## BEGIN EXERCISE DATA

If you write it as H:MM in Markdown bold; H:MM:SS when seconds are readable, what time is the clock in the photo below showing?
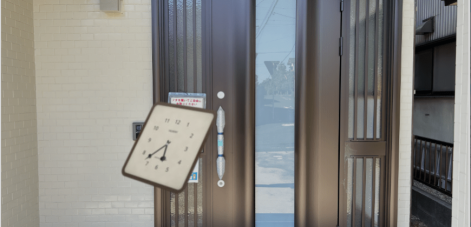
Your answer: **5:37**
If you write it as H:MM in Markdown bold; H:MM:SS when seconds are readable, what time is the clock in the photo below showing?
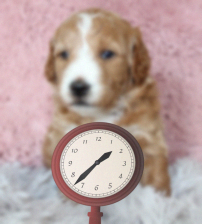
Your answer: **1:37**
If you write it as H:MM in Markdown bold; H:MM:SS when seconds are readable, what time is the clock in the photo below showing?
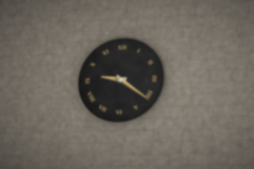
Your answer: **9:21**
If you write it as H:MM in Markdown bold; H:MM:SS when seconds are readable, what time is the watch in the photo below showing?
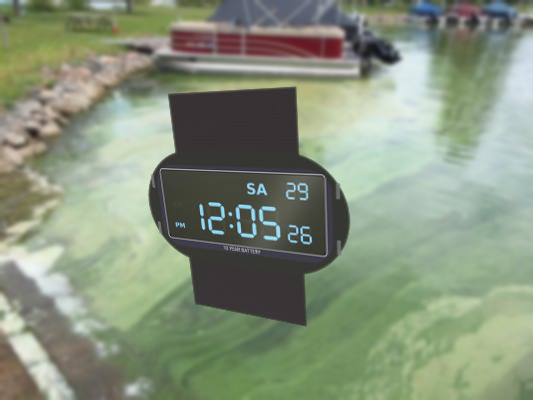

## END EXERCISE DATA

* **STATED EXERCISE**
Would you retype all of the items above character for character, leaving the pictures out?

* **RESPONSE BELOW**
If you write it as H:MM in Markdown bold; H:MM:SS when seconds are readable, what time is the clock in the photo below showing?
Your answer: **5:37**
If you write it as H:MM in Markdown bold; H:MM:SS when seconds are readable, what time is the clock in the photo below showing?
Your answer: **1:37**
If you write it as H:MM in Markdown bold; H:MM:SS when seconds are readable, what time is the clock in the photo below showing?
Your answer: **9:21**
If you write it as H:MM in Markdown bold; H:MM:SS when seconds are readable, what time is the watch in the photo below showing?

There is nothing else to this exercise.